### Problem description
Repeat the text in the material below word for word, line by line, without the pictures.

**** Extracted data

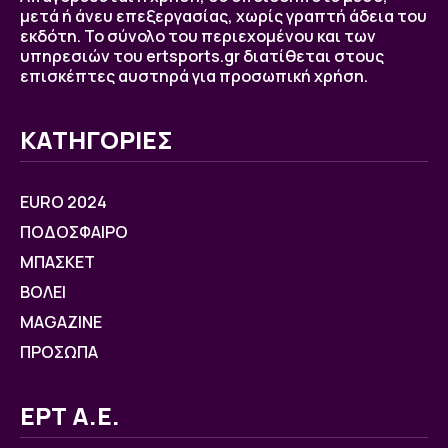
μετά ή άνευ επεξεργασίας, χωρίς γραπτή άδεια του
εκδότη. Το σύνολο του περιεχομένου και των
υπηρεσιών του ertsports.gr διατίθεται στους
επισκέπτες αυστηρά για προσωπική χρήση.
ΚΑΤΗΓΟΡΙΕΣ
EURO 2024
ΠΟΔΟΣΦΑΙΡΟ
ΜΠΑΣΚΕΤ
ΒOΛΕΙ
MAGAZINE
ΠΡΟΣΩΠΑ
ΕΡΤ Α.Ε.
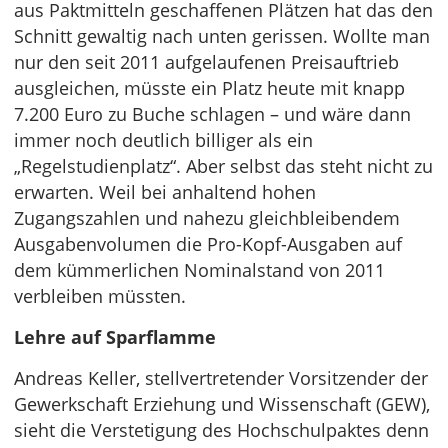
aus Paktmitteln geschaffenen Plätzen hat das den
Schnitt gewaltig nach unten gerissen. Wollte man
nur den seit 2011 aufgelaufenen Preisauftrieb
ausgleichen, müsste ein Platz heute mit knapp
7.200 Euro zu Buche schlagen – und wäre dann
immer noch deutlich billiger als ein
„Regelstudienplatz“. Aber selbst das steht nicht zu
erwarten. Weil bei anhaltend hohen
Zugangszahlen und nahezu gleichbleibendem
Ausgabenvolumen die Pro-Kopf-Ausgaben auf
dem kümmerlichen Nominalstand von 2011
verbleiben müssten.
Lehre auf Sparflamme
Andreas Keller, stellvertretender Vorsitzender der
Gewerkschaft Erziehung und Wissenschaft (GEW),
sieht die Verstetigung des Hochschulpaktes denn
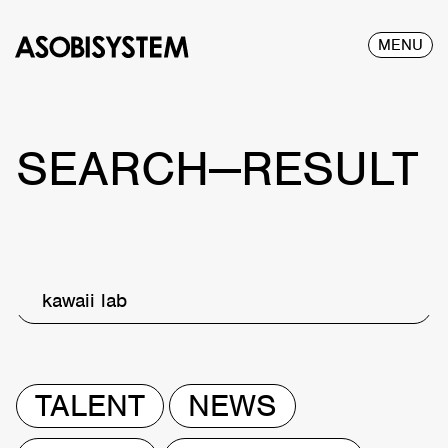
MENU
SEARCH—RESULT
kawaii lab
TALENT
NEWS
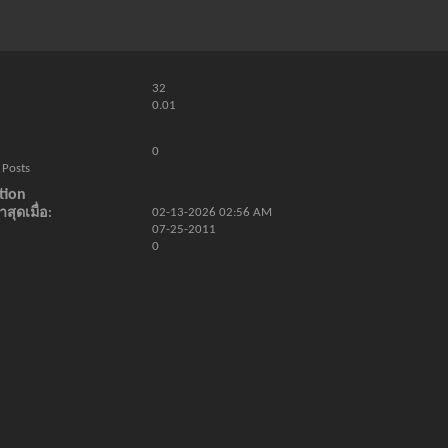
32
0.01
0
 Posts
tion
สุดเมื่อ
02-13-2026
02:56 AM
07-25-2011
0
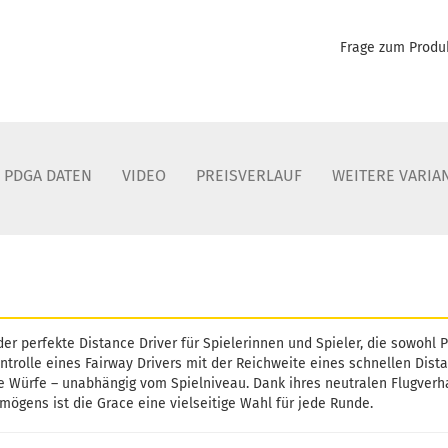
Frage zum Produ
PDGA DATEN
VIDEO
PREISVERLAUF
WEITERE VARIA
der perfekte Distance Driver für Spielerinnen und Spieler, die sowohl 
ntrolle eines Fairway Drivers mit der Reichweite eines schnellen Dista
ge Würfe – unabhängig vom Spielniveau. Dank ihres neutralen Flugverh
ögens ist die Grace eine vielseitige Wahl für jede Runde.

********

### Exercise result
μετά ή άνευ επεξεργασίας, χωρίς γραπτή άδεια του
εκδότη. Το σύνολο του περιεχομένου και των
υπηρεσιών του ertsports.gr διατίθεται στους
επισκέπτες αυστηρά για προσωπική χρήση.
ΚΑΤΗΓΟΡΙΕΣ
EURO 2024
ΠΟΔΟΣΦΑΙΡΟ
ΜΠΑΣΚΕΤ
ΒOΛΕΙ
MAGAZINE
ΠΡΟΣΩΠΑ
ΕΡΤ Α.Ε.
aus Paktmitteln geschaffenen Plätzen hat das den
Schnitt gewaltig nach unten gerissen. Wollte man
nur den seit 2011 aufgelaufenen Preisauftrieb
ausgleichen, müsste ein Platz heute mit knapp
7.200 Euro zu Buche schlagen – und wäre dann
immer noch deutlich billiger als ein
„Regelstudienplatz“. Aber selbst das steht nicht zu
erwarten. Weil bei anhaltend hohen
Zugangszahlen und nahezu gleichbleibendem
Ausgabenvolumen die Pro-Kopf-Ausgaben auf
dem kümmerlichen Nominalstand von 2011
verbleiben müssten.
Lehre auf Sparflamme
Andreas Keller, stellvertretender Vorsitzender der
Gewerkschaft Erziehung und Wissenschaft (GEW),
sieht die Verstetigung des Hochschulpaktes denn
MENU
SEARCH—RESULT
kawaii lab
TALENT
NEWS
32
0.01
0
 Posts
tion
สุดเมื่อ
02-13-2026
02:56 AM
07-25-2011
0
Frage zum Produ
PDGA DATEN
VIDEO
PREISVERLAUF
WEITERE VARIA
der perfekte Distance Driver für Spielerinnen und Spieler, die sowohl 
ntrolle eines Fairway Drivers mit der Reichweite eines schnellen Dista
ge Würfe – unabhängig vom Spielniveau. Dank ihres neutralen Flugverh
ögens ist die Grace eine vielseitige Wahl für jede Runde.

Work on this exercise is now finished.